What the task asks: Once you find the line with "left ear: (22, 70)", output it and every line after it exactly, through the last line of the listing, but no pictures.
• • • • • • •
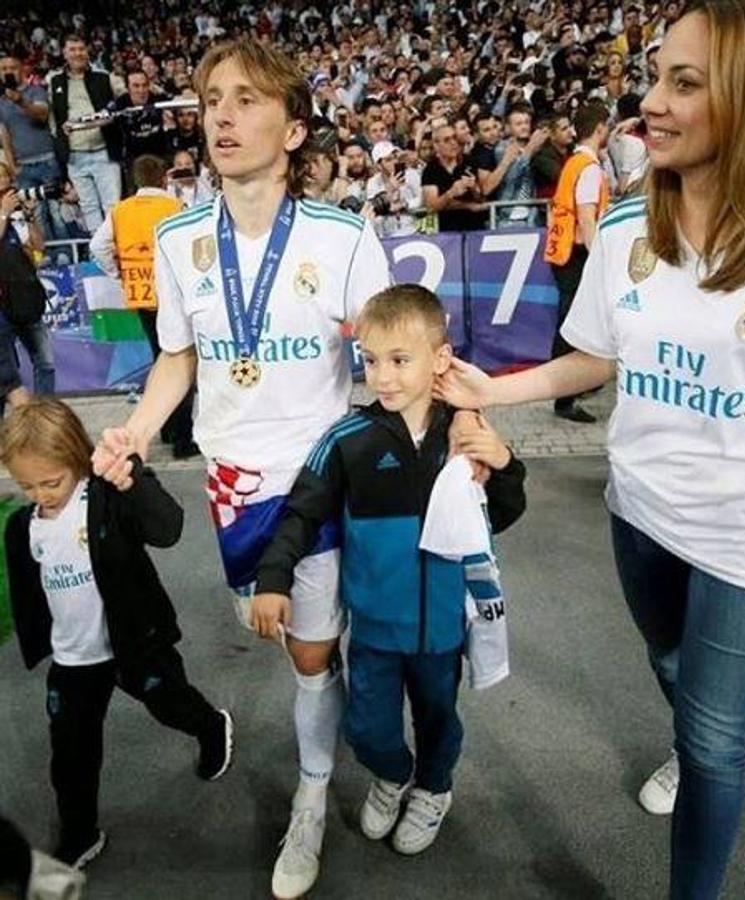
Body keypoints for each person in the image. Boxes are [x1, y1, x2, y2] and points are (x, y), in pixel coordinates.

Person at [438, 3, 745, 898]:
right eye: (655, 78)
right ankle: (688, 734)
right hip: (637, 512)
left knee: (716, 737)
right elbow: (595, 358)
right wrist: (496, 389)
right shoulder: (624, 226)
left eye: (683, 83)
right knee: (673, 669)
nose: (650, 103)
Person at [91, 39, 391, 900]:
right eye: (213, 98)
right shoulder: (183, 238)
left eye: (248, 100)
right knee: (283, 638)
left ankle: (311, 790)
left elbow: (388, 360)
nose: (222, 114)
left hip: (319, 482)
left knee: (307, 654)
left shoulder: (342, 236)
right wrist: (137, 431)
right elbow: (177, 360)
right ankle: (335, 717)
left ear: (294, 130)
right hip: (234, 486)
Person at [251, 284, 526, 855]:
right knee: (368, 729)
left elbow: (501, 513)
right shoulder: (346, 438)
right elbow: (302, 513)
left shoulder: (465, 432)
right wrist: (274, 580)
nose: (383, 377)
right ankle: (393, 775)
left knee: (439, 723)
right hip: (374, 629)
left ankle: (433, 788)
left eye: (400, 360)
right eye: (371, 361)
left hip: (443, 631)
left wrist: (502, 463)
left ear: (440, 360)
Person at [1, 398, 233, 870]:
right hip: (73, 660)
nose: (41, 495)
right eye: (26, 486)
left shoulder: (107, 497)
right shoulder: (21, 526)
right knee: (70, 753)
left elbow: (168, 528)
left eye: (52, 482)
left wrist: (133, 474)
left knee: (172, 704)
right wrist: (41, 642)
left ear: (77, 460)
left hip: (136, 645)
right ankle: (80, 832)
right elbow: (30, 590)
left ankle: (212, 726)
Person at [89, 154, 198, 459]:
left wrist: (119, 273)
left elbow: (98, 246)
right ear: (164, 178)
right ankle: (181, 437)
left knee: (160, 358)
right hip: (172, 295)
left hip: (141, 294)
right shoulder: (174, 207)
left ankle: (164, 426)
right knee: (181, 360)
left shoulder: (120, 211)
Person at [544, 102, 611, 424]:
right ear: (600, 129)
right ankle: (564, 395)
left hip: (564, 250)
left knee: (572, 320)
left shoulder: (574, 162)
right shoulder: (589, 167)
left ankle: (576, 385)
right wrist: (600, 259)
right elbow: (586, 216)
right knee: (572, 323)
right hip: (577, 252)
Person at [48, 35, 123, 234]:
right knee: (88, 208)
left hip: (104, 151)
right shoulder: (54, 81)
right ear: (64, 53)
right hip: (74, 154)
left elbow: (123, 98)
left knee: (112, 206)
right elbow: (52, 117)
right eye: (72, 49)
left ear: (87, 52)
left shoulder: (104, 76)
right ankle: (99, 254)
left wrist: (111, 112)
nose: (77, 54)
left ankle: (119, 252)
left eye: (81, 49)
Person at [0, 160, 56, 399]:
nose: (3, 182)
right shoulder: (5, 212)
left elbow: (39, 246)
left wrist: (31, 216)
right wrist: (3, 212)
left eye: (4, 177)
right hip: (3, 305)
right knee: (7, 375)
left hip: (26, 297)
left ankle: (44, 416)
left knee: (45, 362)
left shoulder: (17, 212)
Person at [0, 54, 66, 240]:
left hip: (46, 159)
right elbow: (4, 135)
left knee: (57, 212)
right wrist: (12, 166)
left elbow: (42, 115)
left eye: (12, 68)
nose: (8, 72)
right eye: (4, 69)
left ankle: (66, 254)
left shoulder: (36, 91)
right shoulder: (1, 102)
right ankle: (48, 256)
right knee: (36, 215)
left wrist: (19, 100)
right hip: (23, 166)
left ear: (22, 70)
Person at [422, 122, 488, 232]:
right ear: (436, 145)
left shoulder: (470, 162)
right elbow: (431, 206)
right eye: (447, 140)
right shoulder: (430, 170)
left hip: (475, 228)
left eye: (454, 138)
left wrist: (474, 188)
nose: (453, 143)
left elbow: (481, 200)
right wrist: (451, 193)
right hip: (448, 232)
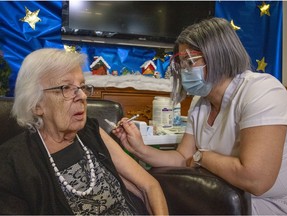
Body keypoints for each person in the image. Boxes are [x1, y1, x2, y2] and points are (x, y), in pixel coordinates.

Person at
• • • • • • •
Written solution:
left ear: (22, 70)
Person at [422, 122, 488, 232]:
right ear: (436, 145)
left shoulder: (470, 162)
right elbow: (431, 206)
right eye: (447, 140)
right shoulder: (430, 170)
left hip: (475, 228)
left eye: (454, 138)
left wrist: (474, 188)
nose: (453, 143)
left elbow: (481, 200)
right wrist: (451, 193)
right hip: (448, 232)
Body keypoints for each person in the image. Boxes are [x1, y1, x2, y2] and points are (x, y), in pixel coordinates.

Person at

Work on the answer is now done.